From the ceiling of the room, which was of burnished gold, opposite each of the doors and also opposite to the fireplace, hung three gilt cages containing small figures of artificial birds; these sung by mechanism. In the centre of the room stood an enormous gilt brazier, supported, in a ewer, by four massive claws, like vessels seen under sideboards in England. Opposite to the entrance, on one side of the apartment, was a raised bench, crossing a door, on which were placed an embroidered napkin, a vase, and basin for washing the beard and hands. Over this bench, upon the wall, was suspended the large embroidered porte-feuille, worked with silver thread on yellow leather, which is carried in procession when the Sultan goes to mosque or elsewhere in public, to contain the petitions presented by his subjects. In a nook close to the door was also a pair of yellow boots, and on the bench, by the ewer, a pair of slippers of the same materials. These are placed at the entrance of every apartment frequented by the Sultan.
The floor was covered with Gobelin tapestry, and the ceiling, as before stated, magnificently gilded and burnished. Groups of arms, such as pistols, sabres, and poignards, were disposed with very singular taste and effect on the different compartments of the walls, the handles and scabbards of which were covered with diamonds of very large size; these, as they glittered around, gave a most gorgeous effect to the splendor of this sumptuous chamber.
We had scarce ended our survey of this costly scene when, to our great dismay, a bostanghy made his appearance within the apartment, but, fortunately for us, his head was turned from the window, and we immediately sunk below it, creeping upon our hands and knees, until we got clear of the Garden of Hyacinths. Thence, ascending to the upper walks, we passed an aviary of nightingales.

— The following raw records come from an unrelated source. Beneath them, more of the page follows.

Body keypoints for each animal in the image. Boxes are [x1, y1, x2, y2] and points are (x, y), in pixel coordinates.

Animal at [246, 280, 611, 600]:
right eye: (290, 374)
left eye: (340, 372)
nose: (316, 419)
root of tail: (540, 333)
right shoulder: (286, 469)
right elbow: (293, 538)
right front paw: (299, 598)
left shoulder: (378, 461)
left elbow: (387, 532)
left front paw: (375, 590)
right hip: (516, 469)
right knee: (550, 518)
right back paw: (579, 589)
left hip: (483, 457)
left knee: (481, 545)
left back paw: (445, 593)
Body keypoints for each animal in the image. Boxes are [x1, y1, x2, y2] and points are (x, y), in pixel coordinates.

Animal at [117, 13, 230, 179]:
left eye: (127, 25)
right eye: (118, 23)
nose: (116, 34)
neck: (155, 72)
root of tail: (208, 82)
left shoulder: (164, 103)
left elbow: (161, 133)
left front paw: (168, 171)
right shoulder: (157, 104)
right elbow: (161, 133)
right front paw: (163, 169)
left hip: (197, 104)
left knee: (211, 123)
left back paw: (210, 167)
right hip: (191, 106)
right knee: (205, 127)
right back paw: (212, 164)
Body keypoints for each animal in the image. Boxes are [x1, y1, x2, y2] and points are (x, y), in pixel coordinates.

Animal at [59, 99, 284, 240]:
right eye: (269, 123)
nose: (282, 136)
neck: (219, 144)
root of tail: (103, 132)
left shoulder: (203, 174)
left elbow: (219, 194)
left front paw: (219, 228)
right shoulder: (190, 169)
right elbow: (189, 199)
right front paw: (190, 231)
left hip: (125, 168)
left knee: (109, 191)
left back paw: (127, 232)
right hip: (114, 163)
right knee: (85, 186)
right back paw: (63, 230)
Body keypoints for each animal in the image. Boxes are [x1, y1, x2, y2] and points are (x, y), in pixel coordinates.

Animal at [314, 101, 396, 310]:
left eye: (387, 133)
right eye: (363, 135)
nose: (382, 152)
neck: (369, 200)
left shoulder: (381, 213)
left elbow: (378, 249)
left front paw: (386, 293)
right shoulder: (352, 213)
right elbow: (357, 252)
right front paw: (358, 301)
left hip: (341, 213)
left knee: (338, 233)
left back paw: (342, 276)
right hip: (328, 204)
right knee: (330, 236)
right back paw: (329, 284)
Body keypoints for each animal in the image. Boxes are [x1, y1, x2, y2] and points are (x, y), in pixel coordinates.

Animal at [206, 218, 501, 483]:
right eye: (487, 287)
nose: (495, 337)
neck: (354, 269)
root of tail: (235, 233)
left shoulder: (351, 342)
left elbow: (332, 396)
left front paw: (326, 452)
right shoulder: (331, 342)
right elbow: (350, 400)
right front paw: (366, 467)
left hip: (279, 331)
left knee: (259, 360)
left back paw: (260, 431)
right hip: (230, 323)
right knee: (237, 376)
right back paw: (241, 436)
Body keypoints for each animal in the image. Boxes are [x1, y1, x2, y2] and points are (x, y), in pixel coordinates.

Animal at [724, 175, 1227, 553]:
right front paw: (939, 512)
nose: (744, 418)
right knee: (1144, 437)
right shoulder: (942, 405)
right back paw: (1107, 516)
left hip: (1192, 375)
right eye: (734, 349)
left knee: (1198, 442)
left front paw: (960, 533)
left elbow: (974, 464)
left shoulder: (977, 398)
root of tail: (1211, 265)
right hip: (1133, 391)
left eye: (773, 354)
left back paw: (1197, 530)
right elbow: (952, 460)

The walks in the upper garden are very small, in wretched condition, and laid out in worse taste than the fore court of a Dutchman’s house in the suburbs of the Hague. Small as they are, they constituted, until lately, the whole of the seraglio gardens near the sea, and from them may be seen the whole prospect of the entrance to the canal and the opposite coast of Scutari. Here, in an old kiosk, is seen a very ordinary marble slab, supported on iron cramps; this, nevertheless, was a present from Charles the Twelfth of Sweden. It is precisely the sort of sideboard seen in the lowest inns of England; and, while it may be said no person would pay half the amount of its freight to send it back again, it shows the nature of the presents then made to the Porte by foreign princes. From these formal parterres we descended to the gardener’s lodge, and left the gardens by the gate through which we entered.
I never should have offered so copious a detail of the scenery of this remarkable place if I did not believe that an account of the interior of the seraglio would be satisfactory, from the secluded nature of the objects to which it bears reference, and the little probability there is of so favorable an opportunity being again granted to any traveller for its investigation.